I have been tasked with re-writing some old XML parsing code to Python and I stumbled into the joy that is cElementTree
and I love it because I can do so much in so few lines.
My experience level with xpath
is not that extensive and this question is more about drilling further down the structure.
I have this in test.xml
<?xml version="1.0"?>
<ownershipDocument>
<issue>
<ic>0000030305</ic>
<iname>DUCOMM</iname>
<its>DCP</its>
</issue>
<ndt>
<ndtran>
<tc>
<tft>4</tft>
<tc>P</tc>
<esi>0</esi>
</tc>
</ndtran>
<ndtran>
<tc>
<tft>4</tft>
<tc>P</tc>
<esi>0</esi>
</tc>
</ndtran>
</ndt>
</ownershipDocument>
I wrote this script in Python :
import xml.etree.cElementTree as ET
tree = ET.parse('test.xml')
root = tree.getroot()
print root.tag
print root.attrib
for child in root:
print(child.tag, child.attrib)
for issue in root.findall('issue'):
ic = issue.find('ic').text
iname= issue.find('iname').text
print(ic,iname)
This gives me :
ownershipDocument
{}
('issue', {})
('ndt', {})
('0000030305', 'DUCOMM')
That successfully gets me the info I need in the "issue".

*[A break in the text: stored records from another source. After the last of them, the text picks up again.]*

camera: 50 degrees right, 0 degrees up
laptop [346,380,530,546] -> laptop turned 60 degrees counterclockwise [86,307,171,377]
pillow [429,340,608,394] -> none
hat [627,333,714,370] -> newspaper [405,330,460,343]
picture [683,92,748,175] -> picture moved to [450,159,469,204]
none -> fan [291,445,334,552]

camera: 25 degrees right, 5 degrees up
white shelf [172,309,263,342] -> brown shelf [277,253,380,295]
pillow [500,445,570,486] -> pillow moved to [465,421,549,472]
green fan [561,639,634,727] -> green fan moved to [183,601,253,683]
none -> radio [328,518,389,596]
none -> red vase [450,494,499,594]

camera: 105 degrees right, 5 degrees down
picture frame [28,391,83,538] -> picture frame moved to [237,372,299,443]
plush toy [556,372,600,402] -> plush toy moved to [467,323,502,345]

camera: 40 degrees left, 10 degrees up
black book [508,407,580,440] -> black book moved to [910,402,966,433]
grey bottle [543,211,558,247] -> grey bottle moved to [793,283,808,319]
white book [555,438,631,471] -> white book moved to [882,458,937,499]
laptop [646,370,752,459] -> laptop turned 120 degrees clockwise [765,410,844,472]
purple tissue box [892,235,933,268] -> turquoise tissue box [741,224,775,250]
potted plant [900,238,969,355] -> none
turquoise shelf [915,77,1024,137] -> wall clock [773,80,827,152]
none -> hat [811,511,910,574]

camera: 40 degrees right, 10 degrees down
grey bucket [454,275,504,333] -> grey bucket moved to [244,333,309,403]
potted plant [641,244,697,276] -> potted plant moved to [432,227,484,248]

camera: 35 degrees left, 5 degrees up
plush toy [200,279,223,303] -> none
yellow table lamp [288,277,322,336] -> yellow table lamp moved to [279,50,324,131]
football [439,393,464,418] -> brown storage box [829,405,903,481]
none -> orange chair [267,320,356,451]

Problem is that I need to access multiple "ndtran" nodes ( in the "ndt" node ). While parsing I can extract the "tft", "tc" and "esi" values as groups but I need to iterate over each "tc" node, extract the "tft","tc","esi" values, insert them into a database and then move to the next "tc" node and do it again.
What I tried to use to iterate over each of these was this :
for tc in root.findall("./ndt/ndtran/tc"):
tft = tc.find('tft').text
tc = tc.find('tc').text
esi = tc.find('esi').text
print(tft,tc,esi)
This almost gets me there ( I think ) but it does give me an error.
esi = tc.find('esi').text
AttributeError: 'int' object has no attribute 'text'
I hope that makes sense. I believe what I am after is the DOM parsing methodology which is fine since these documents aren't that big.
I appreciate any advice or pointers in the right direction.
You were replacing value of tc
attribute to be string
in the previous line :
for tc in root.findall("./ndt/ndtran/tc"):
tft = tc.find('tft').text
tc = tc.find('tc').text
#^^ use different variable name here
esi = tc.find('esi').text
#^^ at this point, `tc` is no longer referencing the outer <tc> elements
Interesting coincidence that string
also has find()
method which return int
(-1
) when the keyword is not found, hence the 'int' object has no attribute 'text' error.